In 2014, as developers were preparing ground in rural Virginia for a data center, they found a cemetery.

An extensive investigation by ProPublica found that the developers, Microsoft, and Mecklenburg County downplayed the historic African American grave site so that they could quietly move the bodies elsewhere.

In doing so, they failed to notify living relatives, damaged remains, and potentially left artifacts behind.

Microsoft
– Sebastian Moss

After the cemetery was discovered, the county and consultants turned to archaeologists - as required by federal law.

They hoped that the site wouldn’t be deemed eligible for the National Register of Historic Places, which could mean that development could not take place at the site.

Instead, archaeologists determined that the cemetery “is eligible for inclusion” on the historic registry, with the fact that one of the visible gravestones was of Stephen Moseley, who died in 1930.

Moseley, and his toddler son Fred, were Black - suggesting the cemetery was significant to the history of African American life and death in Southside Virginia.

“It is recommended that the area be avoided,” the report said.

In emails seen by ProPublica, Alexis Jones, a consultant with a firm called Enviro-Utilities, said that "we will challenge his recommendation."

The costs for the work done by the county and its consultants were covered by Microsoft. Jones this year joined Microsoft as an environmental permitting program manager.

Enviro-Utilities and the county pushed for the archaeologists to reverse their recommendation that the cemetery belongs on the National Register, and claimed that there was no proof that all those buried there were Black.

The archaeologists added a line saying that they could not rule out white farmers being buried here, but even Jones' own boss admitted that "all the evidence available at this stage suggests” it was a Black cemetery.

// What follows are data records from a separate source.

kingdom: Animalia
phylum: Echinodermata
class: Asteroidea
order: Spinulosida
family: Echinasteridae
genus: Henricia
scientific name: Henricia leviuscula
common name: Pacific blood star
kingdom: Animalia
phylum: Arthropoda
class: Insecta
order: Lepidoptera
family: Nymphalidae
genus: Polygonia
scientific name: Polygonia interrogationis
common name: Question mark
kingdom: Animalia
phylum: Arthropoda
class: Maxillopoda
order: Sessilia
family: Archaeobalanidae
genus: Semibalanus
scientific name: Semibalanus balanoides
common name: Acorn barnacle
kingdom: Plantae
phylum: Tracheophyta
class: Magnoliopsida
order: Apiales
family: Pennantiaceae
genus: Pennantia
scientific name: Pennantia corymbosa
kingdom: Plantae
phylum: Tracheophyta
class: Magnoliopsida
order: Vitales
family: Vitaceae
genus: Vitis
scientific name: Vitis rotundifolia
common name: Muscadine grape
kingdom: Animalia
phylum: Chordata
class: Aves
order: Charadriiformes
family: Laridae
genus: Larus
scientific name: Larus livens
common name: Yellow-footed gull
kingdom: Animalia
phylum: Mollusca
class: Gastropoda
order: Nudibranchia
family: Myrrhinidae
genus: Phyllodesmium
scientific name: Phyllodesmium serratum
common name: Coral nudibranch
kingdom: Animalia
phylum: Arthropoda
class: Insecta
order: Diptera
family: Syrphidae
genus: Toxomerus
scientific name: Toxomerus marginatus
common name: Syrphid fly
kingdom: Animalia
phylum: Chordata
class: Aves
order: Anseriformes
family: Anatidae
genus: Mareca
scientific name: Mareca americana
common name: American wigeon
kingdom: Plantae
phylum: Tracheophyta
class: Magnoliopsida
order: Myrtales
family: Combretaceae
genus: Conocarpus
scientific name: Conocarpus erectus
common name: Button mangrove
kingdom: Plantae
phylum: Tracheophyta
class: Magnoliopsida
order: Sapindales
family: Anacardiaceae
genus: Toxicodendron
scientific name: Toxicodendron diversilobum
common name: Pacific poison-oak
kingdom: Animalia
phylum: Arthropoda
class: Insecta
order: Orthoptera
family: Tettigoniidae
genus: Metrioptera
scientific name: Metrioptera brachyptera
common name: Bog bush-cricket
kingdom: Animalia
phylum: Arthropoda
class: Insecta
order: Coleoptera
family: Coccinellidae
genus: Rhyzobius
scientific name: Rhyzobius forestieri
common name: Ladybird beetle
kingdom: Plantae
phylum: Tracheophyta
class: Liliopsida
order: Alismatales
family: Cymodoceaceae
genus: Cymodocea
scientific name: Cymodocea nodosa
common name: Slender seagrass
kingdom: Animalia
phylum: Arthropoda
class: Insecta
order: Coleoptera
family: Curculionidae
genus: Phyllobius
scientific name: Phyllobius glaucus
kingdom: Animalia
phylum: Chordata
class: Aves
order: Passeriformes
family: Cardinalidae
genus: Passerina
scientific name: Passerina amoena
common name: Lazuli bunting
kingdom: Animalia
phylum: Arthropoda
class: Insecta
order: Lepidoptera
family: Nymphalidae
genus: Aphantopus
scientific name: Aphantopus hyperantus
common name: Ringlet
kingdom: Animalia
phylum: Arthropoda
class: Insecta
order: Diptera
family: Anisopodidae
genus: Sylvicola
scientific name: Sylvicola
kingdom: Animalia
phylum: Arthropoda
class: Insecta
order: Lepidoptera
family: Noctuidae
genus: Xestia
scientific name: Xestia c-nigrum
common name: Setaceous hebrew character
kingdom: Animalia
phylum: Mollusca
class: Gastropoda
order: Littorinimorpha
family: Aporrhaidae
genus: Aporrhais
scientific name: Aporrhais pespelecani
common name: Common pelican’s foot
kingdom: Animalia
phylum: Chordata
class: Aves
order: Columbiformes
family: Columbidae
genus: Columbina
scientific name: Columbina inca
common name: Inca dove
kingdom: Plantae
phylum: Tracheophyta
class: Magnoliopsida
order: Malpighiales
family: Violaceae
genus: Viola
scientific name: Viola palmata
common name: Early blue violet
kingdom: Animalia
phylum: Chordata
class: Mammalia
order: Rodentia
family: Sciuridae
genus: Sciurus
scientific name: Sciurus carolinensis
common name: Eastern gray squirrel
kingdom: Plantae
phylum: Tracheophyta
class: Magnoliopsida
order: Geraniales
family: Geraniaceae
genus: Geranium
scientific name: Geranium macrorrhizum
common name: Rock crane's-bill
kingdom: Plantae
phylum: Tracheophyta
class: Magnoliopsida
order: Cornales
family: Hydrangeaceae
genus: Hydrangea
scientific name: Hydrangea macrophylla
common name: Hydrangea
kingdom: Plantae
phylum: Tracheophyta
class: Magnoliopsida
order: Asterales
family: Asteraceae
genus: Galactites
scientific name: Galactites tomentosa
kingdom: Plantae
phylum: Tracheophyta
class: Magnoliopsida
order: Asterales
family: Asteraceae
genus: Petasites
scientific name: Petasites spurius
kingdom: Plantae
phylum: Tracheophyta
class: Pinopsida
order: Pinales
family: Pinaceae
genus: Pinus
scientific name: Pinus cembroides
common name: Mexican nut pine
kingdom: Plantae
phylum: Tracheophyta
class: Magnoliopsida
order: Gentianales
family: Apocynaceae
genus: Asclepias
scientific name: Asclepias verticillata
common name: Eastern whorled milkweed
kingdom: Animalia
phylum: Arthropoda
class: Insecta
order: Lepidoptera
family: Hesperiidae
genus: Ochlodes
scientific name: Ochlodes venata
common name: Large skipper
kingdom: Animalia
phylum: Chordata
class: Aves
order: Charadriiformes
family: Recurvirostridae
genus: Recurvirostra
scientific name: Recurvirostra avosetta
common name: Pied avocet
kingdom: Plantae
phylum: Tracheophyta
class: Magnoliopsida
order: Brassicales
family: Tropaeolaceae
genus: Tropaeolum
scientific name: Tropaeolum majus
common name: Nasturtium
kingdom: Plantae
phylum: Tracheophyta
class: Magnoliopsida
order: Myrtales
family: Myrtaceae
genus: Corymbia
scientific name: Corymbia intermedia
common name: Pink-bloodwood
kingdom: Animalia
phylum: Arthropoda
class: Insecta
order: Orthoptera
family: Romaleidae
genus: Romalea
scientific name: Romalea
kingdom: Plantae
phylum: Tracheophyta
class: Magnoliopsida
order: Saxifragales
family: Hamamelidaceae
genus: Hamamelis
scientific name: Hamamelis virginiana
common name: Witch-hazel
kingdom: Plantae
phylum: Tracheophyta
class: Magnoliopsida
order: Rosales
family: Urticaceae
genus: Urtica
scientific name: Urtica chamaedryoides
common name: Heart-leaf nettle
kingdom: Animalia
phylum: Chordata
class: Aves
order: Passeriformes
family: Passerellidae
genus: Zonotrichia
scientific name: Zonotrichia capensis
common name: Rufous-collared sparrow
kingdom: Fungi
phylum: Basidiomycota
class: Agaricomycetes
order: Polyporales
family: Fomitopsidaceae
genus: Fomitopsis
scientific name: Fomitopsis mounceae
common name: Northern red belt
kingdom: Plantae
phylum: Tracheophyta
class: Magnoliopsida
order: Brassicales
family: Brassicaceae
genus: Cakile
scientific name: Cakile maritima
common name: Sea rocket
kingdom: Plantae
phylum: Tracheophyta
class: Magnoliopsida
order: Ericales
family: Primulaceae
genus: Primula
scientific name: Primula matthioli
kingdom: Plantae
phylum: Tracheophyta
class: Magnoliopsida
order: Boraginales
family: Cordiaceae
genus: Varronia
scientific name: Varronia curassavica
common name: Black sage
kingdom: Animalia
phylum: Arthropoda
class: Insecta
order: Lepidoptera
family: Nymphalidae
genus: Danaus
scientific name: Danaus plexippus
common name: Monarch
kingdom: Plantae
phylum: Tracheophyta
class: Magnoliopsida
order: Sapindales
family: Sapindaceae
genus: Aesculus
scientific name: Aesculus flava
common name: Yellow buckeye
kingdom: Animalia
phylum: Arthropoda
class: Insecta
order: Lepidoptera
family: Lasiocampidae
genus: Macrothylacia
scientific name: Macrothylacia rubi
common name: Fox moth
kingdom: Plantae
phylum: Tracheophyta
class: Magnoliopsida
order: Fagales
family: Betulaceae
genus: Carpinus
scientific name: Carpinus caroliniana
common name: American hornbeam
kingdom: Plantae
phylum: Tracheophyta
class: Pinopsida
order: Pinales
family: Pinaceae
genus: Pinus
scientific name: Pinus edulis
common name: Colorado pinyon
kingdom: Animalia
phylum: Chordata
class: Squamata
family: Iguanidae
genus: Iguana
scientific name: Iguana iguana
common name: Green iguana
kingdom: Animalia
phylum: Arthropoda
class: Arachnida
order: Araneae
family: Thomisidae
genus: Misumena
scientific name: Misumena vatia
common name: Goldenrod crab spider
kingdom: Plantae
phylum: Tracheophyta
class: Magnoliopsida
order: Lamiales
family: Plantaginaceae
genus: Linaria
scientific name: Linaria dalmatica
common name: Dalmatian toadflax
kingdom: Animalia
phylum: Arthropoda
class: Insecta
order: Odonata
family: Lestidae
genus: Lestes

So the company turned to another archaeologist to try to get another opinion, but it backfired. “Jim Crow would not have had whites and blacks buried that closely together,” the archaeologist said, recommending more research.

Instead, the county did what it had to under state law - run a legal notice among the ads and classifieds in several weekly print editions of The Mecklenburg Sun.

The notice for the potential removal of Moseley’s grave ran is a paper that his great-grandson works for.

But staff writer Mike Moseley did not see the small ad. ProPublica notes that it would not have been hard for the county to find him, nor would it have been difficult to track down Stephen Moseley's other descendants.

Given his role as a long-time local reporter, "everyone who works for the county knows me,” Mike Moseley said.

The county administrator who oversaw the permitting process for the Microsoft data center has since contacted relative David Moseley to buy nearby land, possibly for a data center expansion. “If they can find us to buy the land, why couldn’t they find us for the cemetery?”

In total, 37 graves were found. Once no one came forward, and the state Department of Historic Resources gave permission to excavate the remains, the process was swift.

The excavation happened during heavy rain, with the graves filling with water as they were dug out, and left in the wet soil for days.

The “remains were saturated and in very poor condition,” according to a report by the excavation firm Circa-Cultural Resource Management LLC. They were originally set to be sent to a Radford University forensic anthropologist, but were deemed too damaged to be worth studying.

“WAYNE, this is a GOOD thing!” Jones wrote to the county administrator. “This would be a huge money and time savings for us.”

The rushed process also meant that important artifacts and grave offerings could have been missed. Microsoft flew a drone over the workers as they dug, urging them to move faster. “There will be no hiding place!” a Microsoft project manager wrote in an email as the crew cut down trees.

What was left of the bodies, as well as items like eyeglasses and a comb, were packed in plastic crates and stored in an office.

Eventually, the 37 bodies were moved to just four cemetery plots one town to the north.

ProPublica notes that similar incidents in the county with white cemeteries involved far greater efforts to find relatives so that the graves could be carefully moved to sites chosen by the descendants.

The Moseleys, who did not know of the destruction of the cemetery until they were contacted by ProPublica, did not know where they were moved to. They would have asked that they moved them to the Jerusalem Temple United Holy Church Cemetery, where the Moseleys have buried their relatives since the 1960s.

When they went in search of the new gravesite with reporter Seth Freed Wessler, they could not find the promised marker that the excavation report said would be placed “indicating how many remains, where they were removed from, date, and known family names.”

A clerk told them: “There are no names. It just says ‘assorted bones.'"

When they found the area, the original Stephen and Fred Moseley gravestones still existed, the only survivors of the move.

“I would not have known where he was buried,” Mike Moseley said, repeatedly, and cried.

In a statement, Microsoft said that "the County followed all applicable federal, state, and local laws.” The company filed to build another campus in Mecklenburg County this October.